The IBM blog puts a concrete near‑term stake in the ground: “Our first milestone will be entangling a pair of cryogenically separated quantum processors within the next five years.” That aligns with the press release’s plan to demonstrate a network that can run joint computations across tens to hundreds of thousands of qubits by ~2030, and with separate work IBM is doing with the DOE‑funded SQMS center at Fermilab to link processors across multiple cryogenic setups. Again, the theme is not a single giant box; it’s a data‑center view of quantum.
Why should people in security and cryptography care? Because the timelines line up uncomfortably well. On the defense side, NIST finalized the first three post‑quantum standards – ML‑KEM, ML‑DSA and SLH‑DSA – in August 2024, and the NSA’s CNSA 2.0 guidance calls for all U.S. national security systems to be quantum‑resistant by 2035. Those are policy clocks ticking today.
On the attack side, the theoretical resource estimates for Shor‑style cryptanalysis have been trending down. The well‑known Gidney–Ekerå estimate (2019; published 2021) put RSA‑2048 in the realm of ~20 million noisy qubits for an eight‑hour break under reasonable surface‑code assumptions. In May 2025, Craig Gidney revisited the problem and argued that with newer arithmetic and error‑correction tricks, fewer than a million noisy qubits could suffice for a sub‑week break – same physical assumptions, longer runtime, but a dramatically lower qubit count. These are not realizable machines you can rent today; they’re physics‑budget estimates. But they’re moving toward the regime IBM and Cisco are now publicly planning to populate with real hardware.
That doesn’t mean IBM and Cisco just promised “Q‑day.” The companies are careful to say many of the technologies they need, especially high‑efficiency microwave‑to‑optical transducers, are still research‑grade, and the timelines are “subject to change.” It’s hard engineering. The decoder stacks for error correction must run in tight real‑time loops; the network has to deliver entanglement where and when the algorithm needs it; the compilers must decide what to keep local and what to teleport, without blowing the error budget. And once you cross data‑center boundaries, sovereignty and governance questions arrive quickly: who operates the backbone, how export controls apply to cross‑border entanglement, and what “zero trust” even means when part of your computation is being shared as an entangled state.

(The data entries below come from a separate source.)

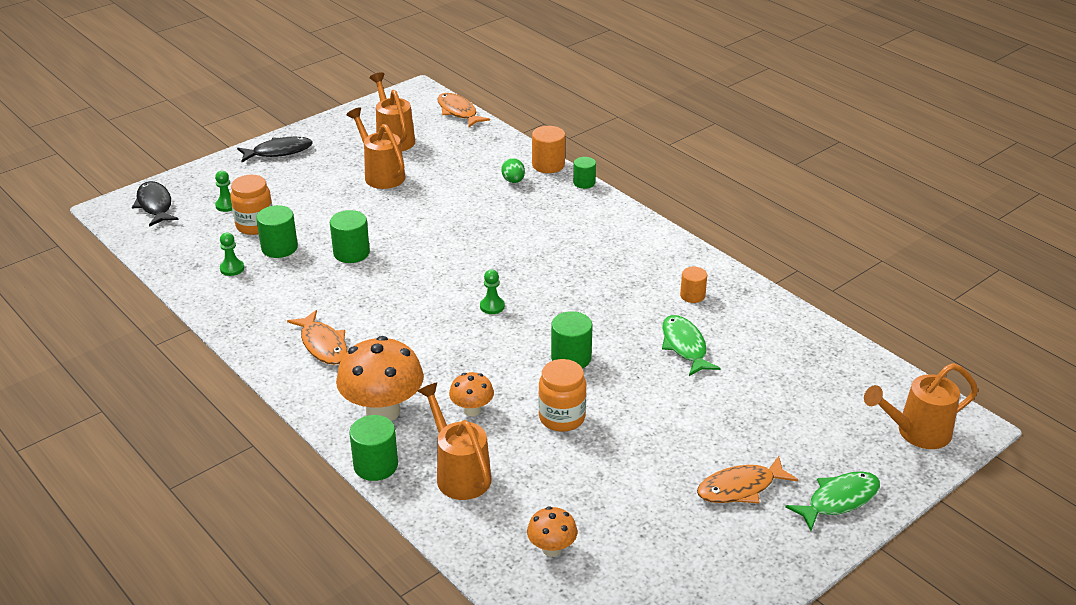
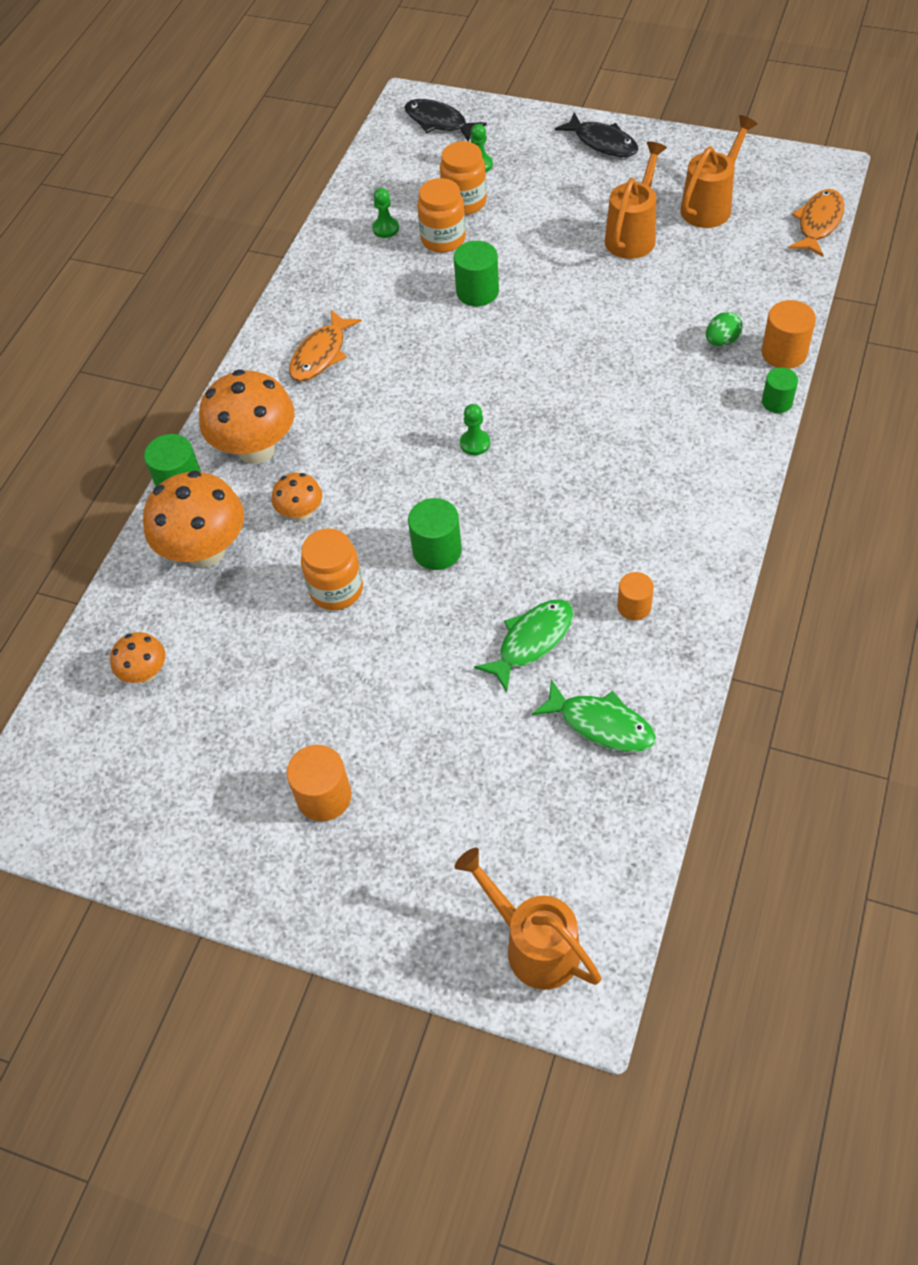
camera: 65 degrees right, 20 degrees up
(155, 205) = (439, 122): black fish -> black fish turned 90 degrees counterclockwise
(279, 248) = (443, 239): green cylinder -> orange jar
(459, 474) = (205, 551): orange watering can -> orange mushroom
(740, 488) = (324, 796): orange fish -> orange cylinder
(839, 500) = (360, 902): green fish -> green fish (601, 724)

Still, I’m bullish on this one – precisely because it’s not a lone‑wolf moonshot. It’s a division of labor between a company that has earned credibility for shipping to a roadmap and a company whose core competence is turning complicated networks into reliable infrastructure. The most plausible way to get to cryptographically‑relevant quantum computers (CRQCs) is not a single monolith that appears overnight; it’s a messy, incremental march toward error‑corrected modules that can be composed, scheduled, and, eventually, networked. This is what that march looks like when it grows up.
For security leaders, the practical read is simple. Assume the early‑2030s will feature networked fault‑tolerant systems in the cloud, even if they’re rare and expensive. Assume well‑funded actors will try to bend such infrastructure toward cryptanalysis as algorithms and implementations improve. And act as if “harvest‑now, decrypt‑later” adversaries are already collecting the traffic that will still matter a decade from now—because many are. The good news is that the countermeasures are no longer theoretical: NIST’s PQC standards are final, commercial stacks are arriving, and the 2035 policy horizon is public. Use it.